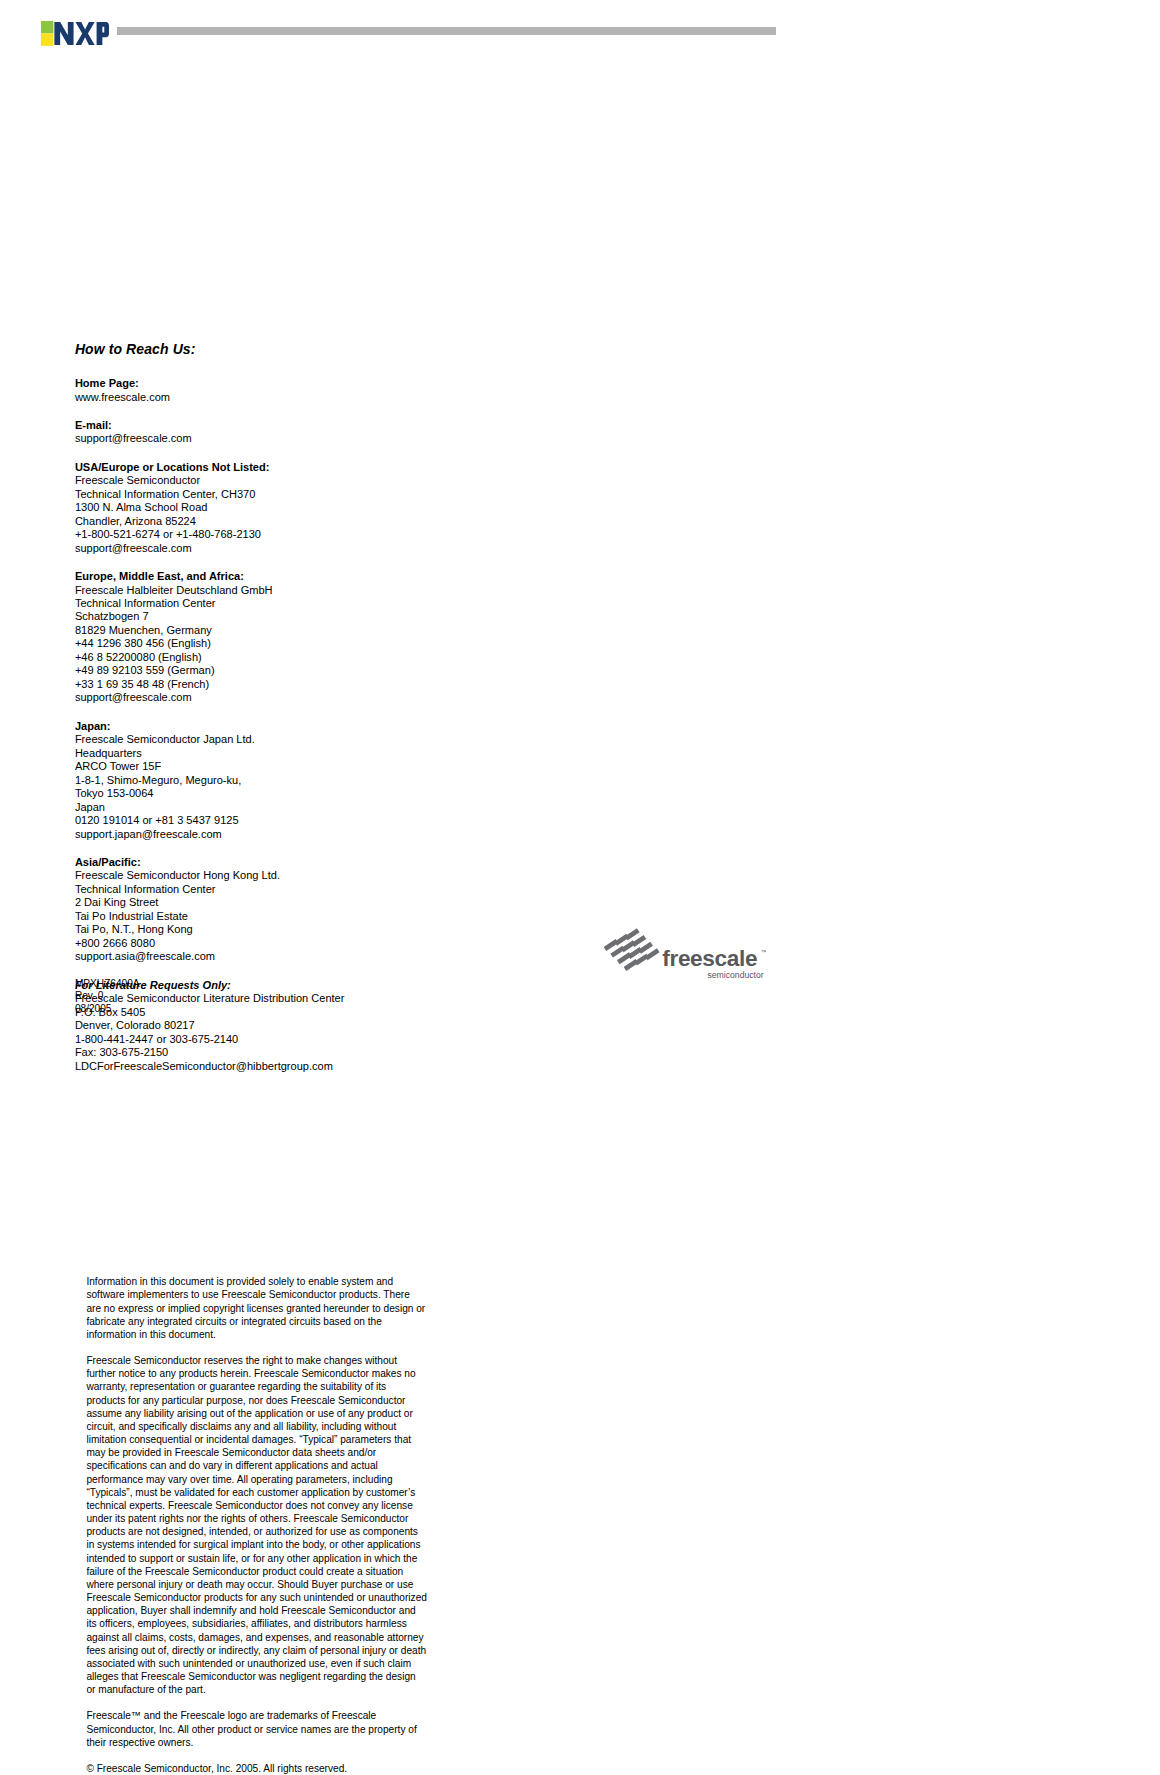How to Reach Us:
Home Page:
www.freescale.com
E-mail:
support@freescale.com
USA/Europe or Locations Not Listed:
Freescale Semiconductor
Technical Information Center, CH370
1300 N. Alma School Road
Chandler, Arizona 85224
+1-800-521-6274 or +1-480-768-2130
support@freescale.com
Europe, Middle East, and Africa:
Freescale Halbleiter Deutschland GmbH
Technical Information Center
Schatzbogen 7
81829 Muenchen, Germany
+44 1296 380 456 (English)
+46 8 52200080 (English)
+49 89 92103 559 (German)
+33 1 69 35 48 48 (French)
support@freescale.com
Japan:
Freescale Semiconductor Japan Ltd.
Headquarters
ARCO Tower 15F
1-8-1, Shimo-Meguro, Meguro-ku,
Tokyo 153-0064
Japan
0120 191014 or +81 3 5437 9125
support.japan@freescale.com
Asia/Pacific:
Freescale Semiconductor Hong Kong Ltd.
Technical Information Center
2 Dai King Street
Tai Po Industrial Estate
Tai Po, N.T., Hong Kong
+800 2666 8080
support.asia@freescale.com
For Literature Requests Only:
Freescale Semiconductor Literature Distribution Center
P.O. Box 5405
Denver, Colorado 80217
1-800-441-2447 or 303-675-2140
Fax: 303-675-2150
LDCForFreescaleSemiconductor@hibbertgroup.com
Information in this document is provided solely to enable system and software implementers to use Freescale Semiconductor products. There are no express or implied copyright licenses granted hereunder to design or fabricate any integrated circuits or integrated circuits based on the information in this document.
Freescale Semiconductor reserves the right to make changes without further notice to any products herein. Freescale Semiconductor makes no warranty, representation or guarantee regarding the suitability of its products for any particular purpose, nor does Freescale Semiconductor assume any liability arising out of the application or use of any product or circuit, and specifically disclaims any and all liability, including without limitation consequential or incidental damages. “Typical” parameters that may be provided in Freescale Semiconductor data sheets and/or specifications can and do vary in different applications and actual performance may vary over time. All operating parameters, including “Typicals”, must be validated for each customer application by customer’s technical experts. Freescale Semiconductor does not convey any license under its patent rights nor the rights of others. Freescale Semiconductor products are not designed, intended, or authorized for use as components in systems intended for surgical implant into the body, or other applications intended to support or sustain life, or for any other application in which the failure of the Freescale Semiconductor product could create a situation where personal injury or death may occur. Should Buyer purchase or use Freescale Semiconductor products for any such unintended or unauthorized application, Buyer shall indemnify and hold Freescale Semiconductor and its officers, employees, subsidiaries, affiliates, and distributors harmless against all claims, costs, damages, and expenses, and reasonable attorney fees arising out of, directly or indirectly, any claim of personal injury or death associated with such unintended or unauthorized use, even if such claim alleges that Freescale Semiconductor was negligent regarding the design or manufacture of the part.
Freescale™ and the Freescale logo are trademarks of Freescale Semiconductor, Inc. All other product or service names are the property of their respective owners.
© Freescale Semiconductor, Inc. 2005. All rights reserved.
freescale ™ semiconductor
MPXHZ6400A
Rev. 0
08/2005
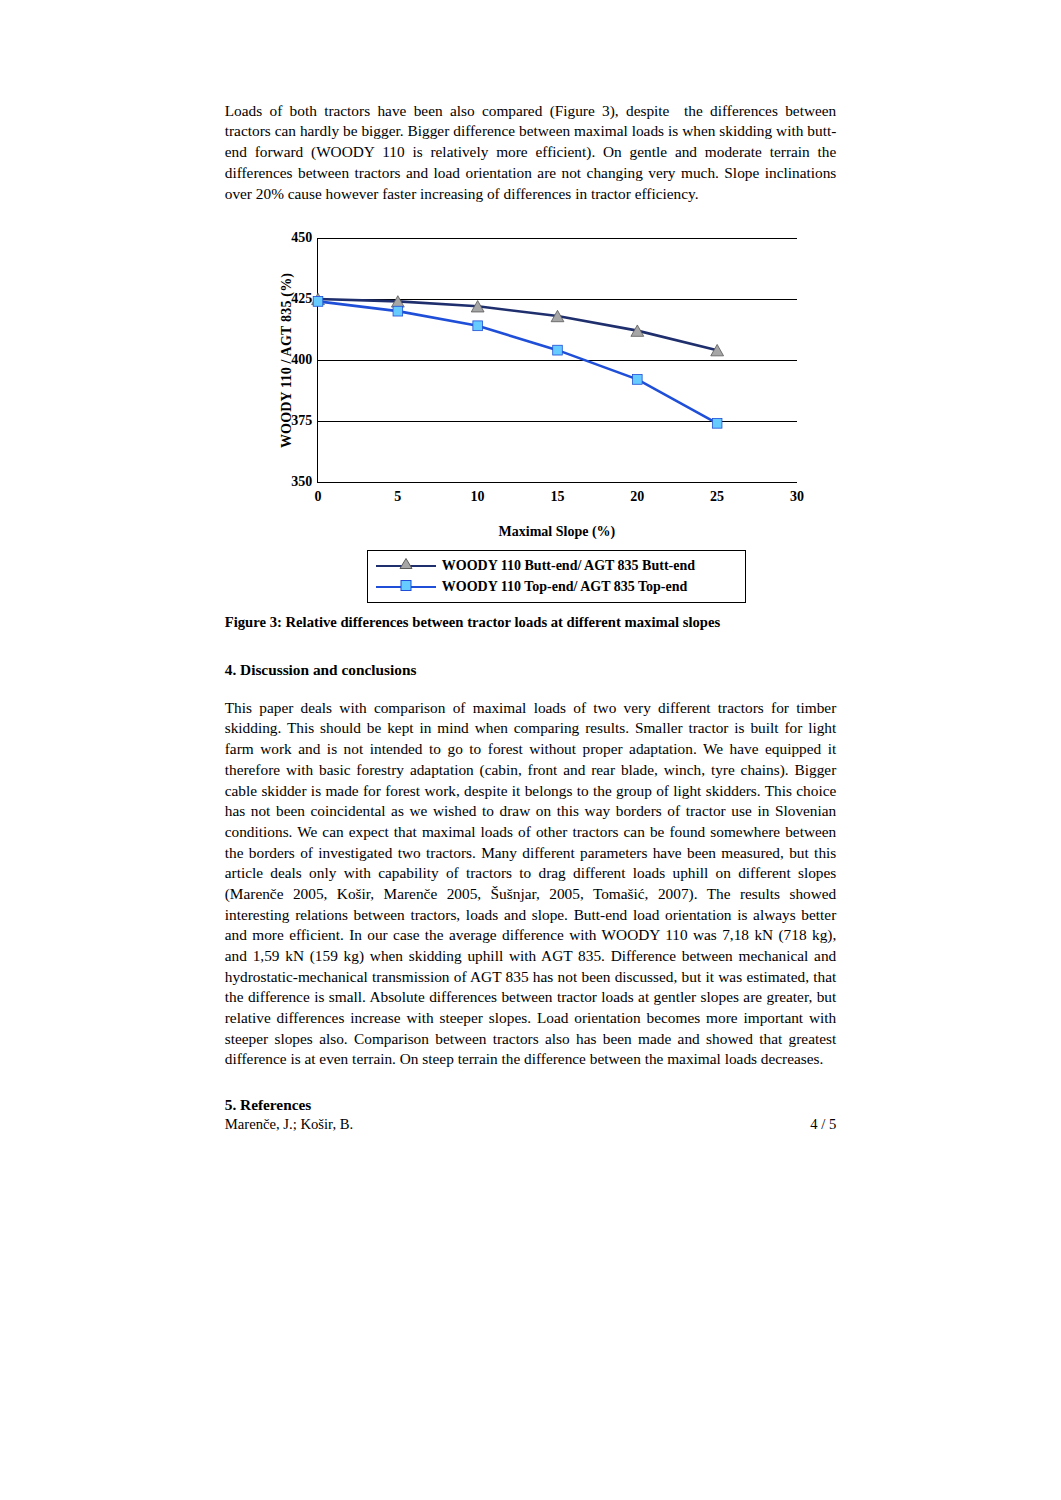Loads of both tractors have been also compared (Figure 3), despite the differences between tractors can hardly be bigger. Bigger difference between maximal loads is when skidding with butt-end forward (WOODY 110 is relatively more efficient). On gentle and moderate terrain the differences between tractors and load orientation are not changing very much. Slope inclinations over 20% cause however faster increasing of differences in tractor efficiency.
WOODY 110 / AGT 835 (%)
450
425
400
375
350
0
5
10
15
20
25
30
Maximal Slope (%)
WOODY 110 Butt-end/ AGT 835 Butt-end
WOODY 110 Top-end/ AGT 835 Top-end
Figure 3: Relative differences between tractor loads at different maximal slopes
4. Discussion and conclusions
This paper deals with comparison of maximal loads of two very different tractors for timber skidding. This should be kept in mind when comparing results. Smaller tractor is built for light farm work and is not intended to go to forest without proper adaptation. We have equipped it therefore with basic forestry adaptation (cabin, front and rear blade, winch, tyre chains). Bigger cable skidder is made for forest work, despite it belongs to the group of light skidders. This choice has not been coincidental as we wished to draw on this way borders of tractor use in Slovenian conditions. We can expect that maximal loads of other tractors can be found somewhere between the borders of investigated two tractors. Many different parameters have been measured, but this article deals only with capability of tractors to drag different loads uphill on different slopes (Marenče 2005, Košir, Marenče 2005, Šušnjar, 2005, Tomašić, 2007). The results showed interesting relations between tractors, loads and slope. Butt-end load orientation is always better and more efficient. In our case the average difference with WOODY 110 was 7,18 kN (718 kg), and 1,59 kN (159 kg) when skidding uphill with AGT 835. Difference between mechanical and hydrostatic-mechanical transmission of AGT 835 has not been discussed, but it was estimated, that the difference is small. Absolute differences between tractor loads at gentler slopes are greater, but relative differences increase with steeper slopes. Load orientation becomes more important with steeper slopes also. Comparison between tractors also has been made and showed that greatest difference is at even terrain. On steep terrain the difference between the maximal loads decreases.
5. References
Marenče, J.; Košir, B. 4 / 5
• • • • •
▸ **WORK ORDER**
Looking through the data above, copy out each line in which the string "Literature" occurs.

▸ **RESULT BELOW**
For Literature Requests Only:
Freescale Semiconductor Literature Distribution Center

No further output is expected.